BEIJING — China reported a surge in deaths and infections from a new virus Thursday after changing the way the count is tallied, further clouding an epidemic that has stirred fear as it spread to more than two dozen countries.

The spike came after two days in which the number of new cases dropped and brought little clarity for those desperate to understand the trajectory of the outbreak.

“What we need is some consistency over time to give us an idea of what’s actually happening,” said Dr. William Schaffner, an infectious disease expert at Vanderbilt University in the United States. “Is transmission happening or is it not?”

The answer has proved frustratingly elusive despite the official reports.

The death toll in China from the disease known as COVID-19 reached 1,367, up 254 from a day earlier, and the number of confirmed cases jumped to 59,804, up 15,152.

Dr. Michael Ryan, the World Health Organization’s emergencies chief, said the dramatic increase was due to a revised way of counting cases and cautioned it did not represent a sudden surge in new infections.

“This increase you’ve all seen in the last 24 hours is largely down to how cases are being diagnosed and reported,” he said, noting that the jump in infections refers to patients that go back days and weeks, including to the beginning of the outbreak.

China’s National Health Commission said officials in Hubei province, whose stricken capital of Wuhan is the virus’ epicenter, began tallying cases using a lower bar of “clinical diagnosis.” That appears to count cases based on doctors’ analyses and lung imaging rather than relying solely on laboratory test results. More than 13,000 of the newly-reported infections were a result of the new way of counting.

A spokesman for China’s health commission, Mi Feng, said the change was aimed at identifying suspected cases in which the patient has pneumonia so they can be treated quicker and reduce the likelihood of more serious illness or death.

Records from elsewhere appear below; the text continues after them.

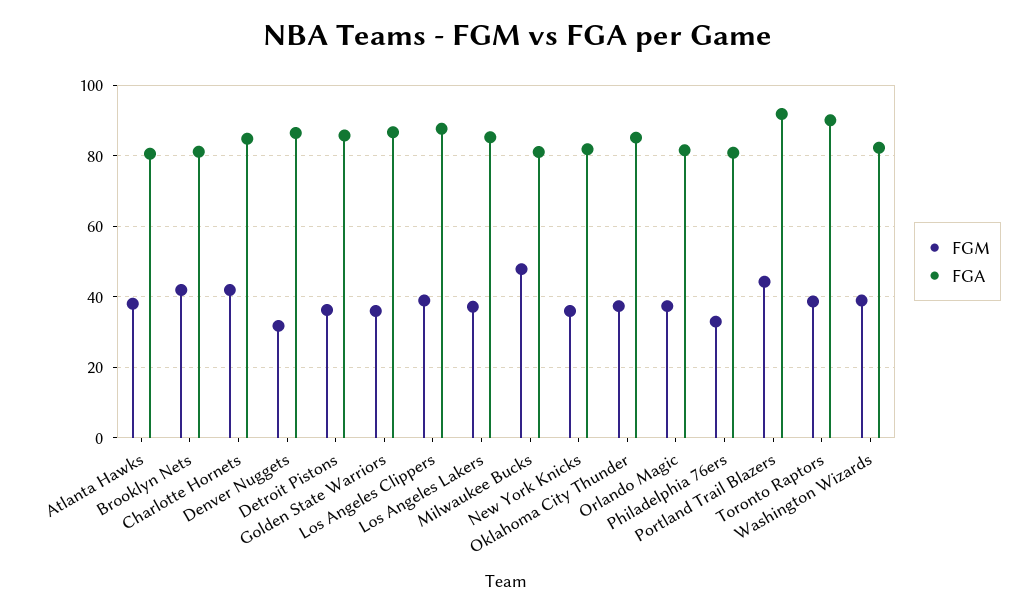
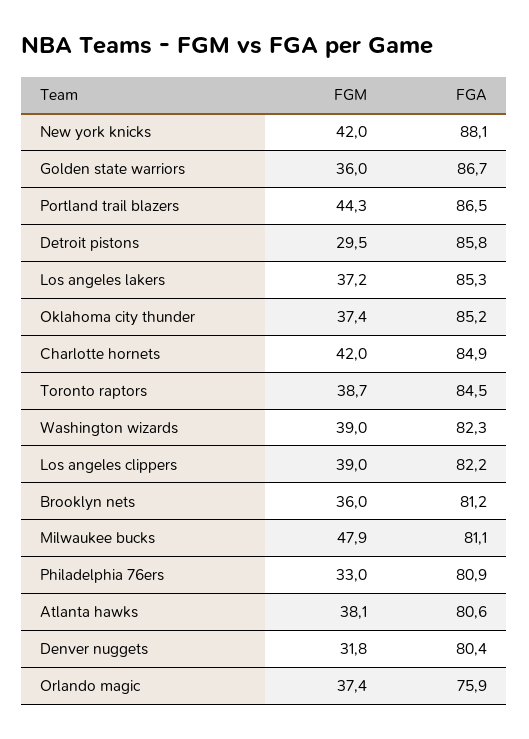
FGM, Brooklyn Nets: 42 -> 36
FGA, Denver Nuggets: 86 -> 80.4
FGM, Detroit Pistons: 36 -> 29.5
FGA, Los Angeles Clippers: 88 -> 82.2
FGM, New York Knicks: 36 -> 42
FGA, New York Knicks: 82 -> 88.1
FGA, Orlando Magic: 82 -> 75.9
FGA, Portland Trail Blazers: 92 -> 86.5
FGA, Toronto Raptors: 90 -> 84.5

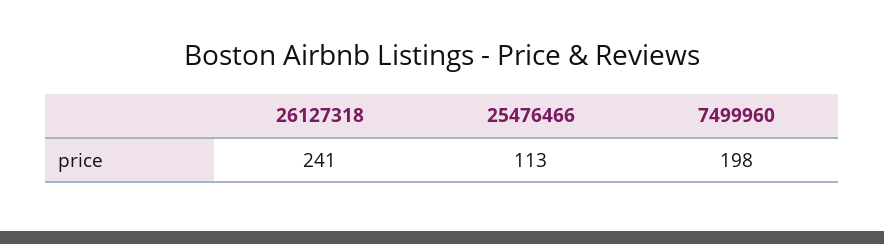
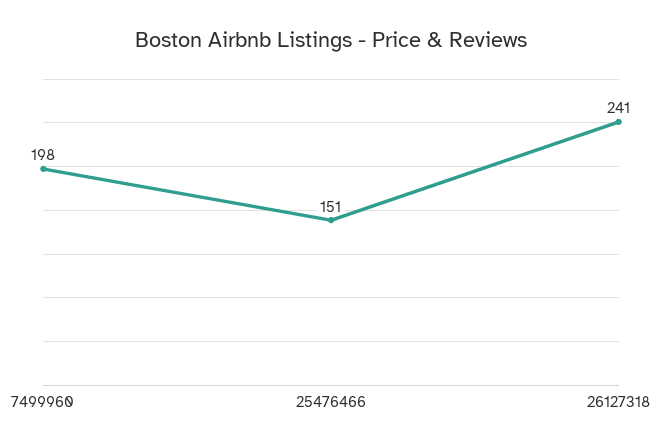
25476466: 113 -> 151

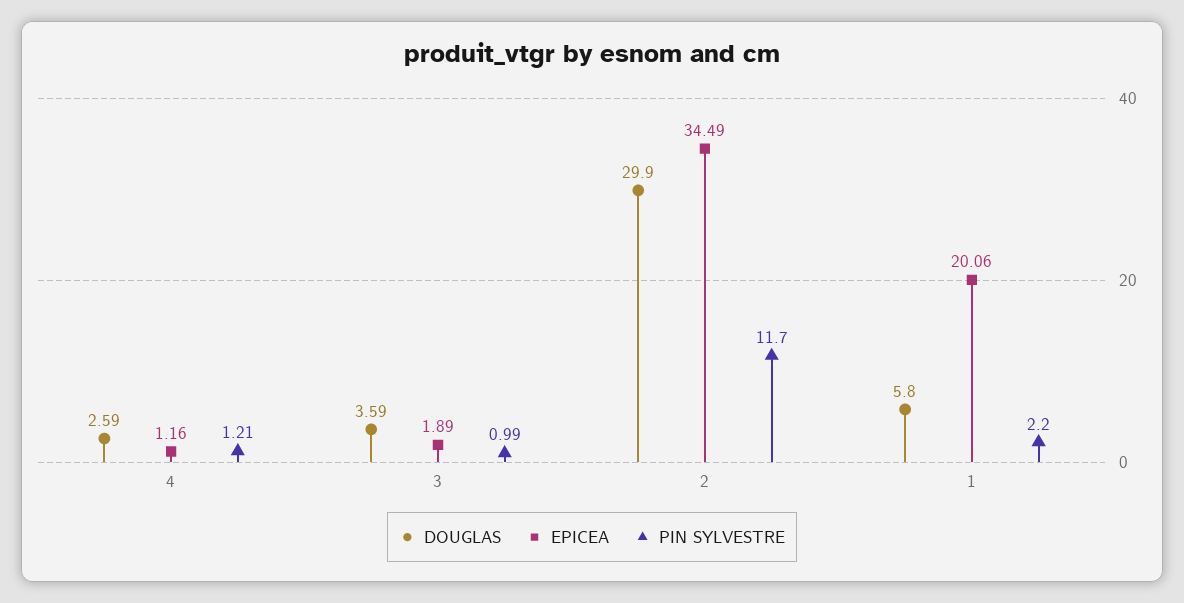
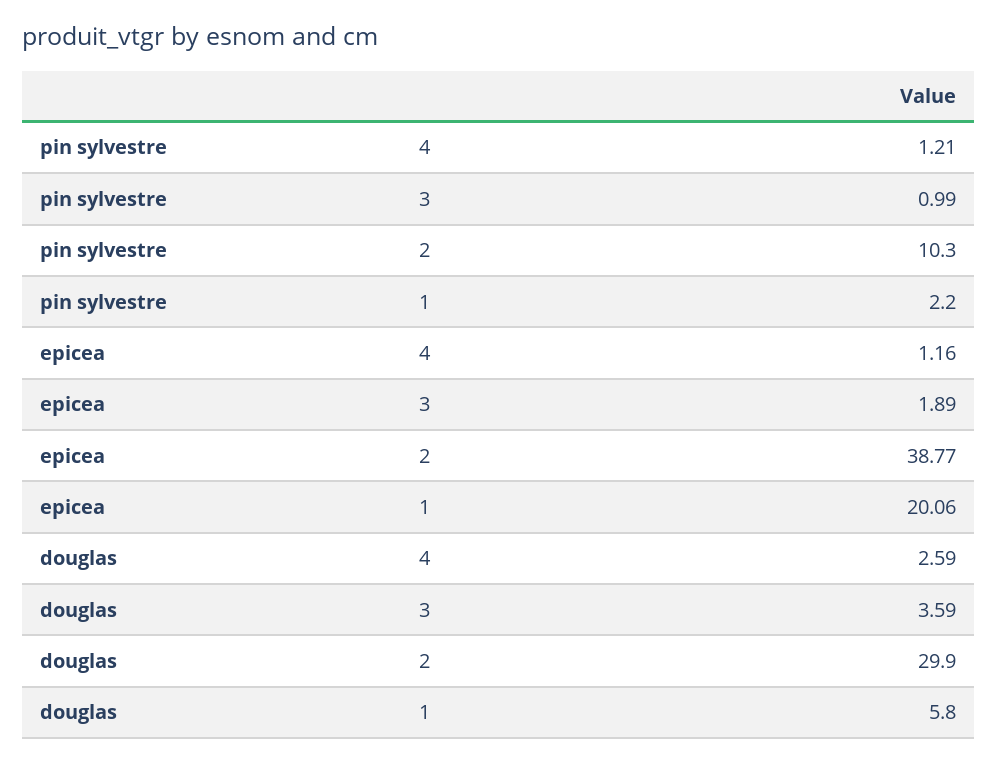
EPICEA, 2: 34.49 -> 38.77
PIN SYLVESTRE, 2: 11.7 -> 10.3

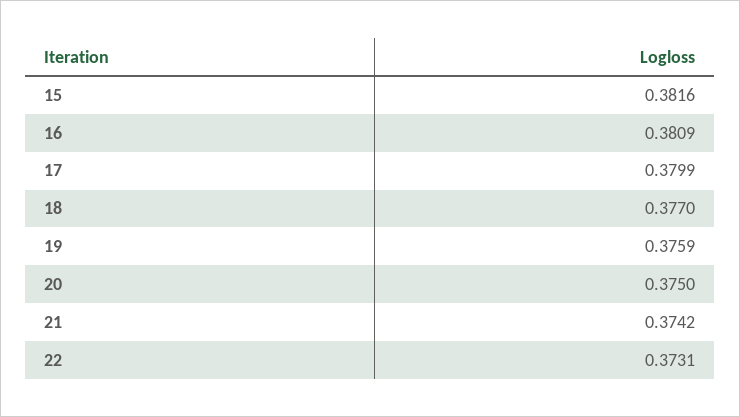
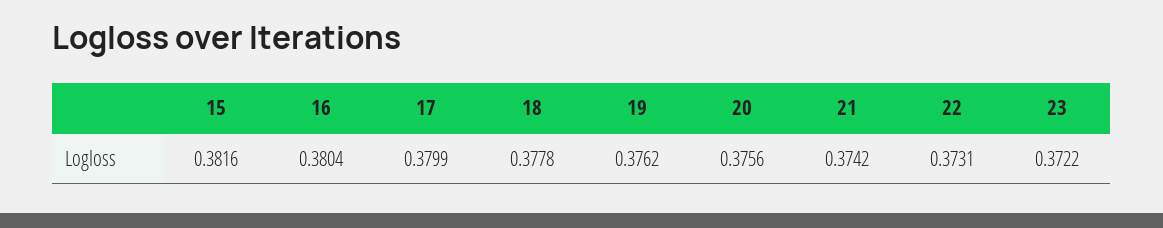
16: 0.3809 -> 0.3804
18: 0.377 -> 0.3778
19: 0.3759 -> 0.3762
20: 0.375 -> 0.3756
23: none -> 0.3722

It was also seen as a reflection of a chaotic crush of people seeking treatment and the struggle to keep up with a backlog of untested samples.

“Clearly in Wuhan, the health system is under extreme pressure and so the first priority has to be the patient,” said Mark Woolhouse, a professor of infectious disease epidemiology at the University of Edinburgh.

In further clues to the desperate attempt to contain the virus and public criticism of the government’s efforts, China replaced two more high-level officials — the ruling Communist Party chief in Hubei and the party secretary in Wuhan. Those followed the sacking earlier in the week of two leaders of the provincial health commission and reports from state media of a slew of others expelled from the party for missteps related to the epidemic.

The public has widely criticized local officials for failing to respond quickly and decisively to the new virus.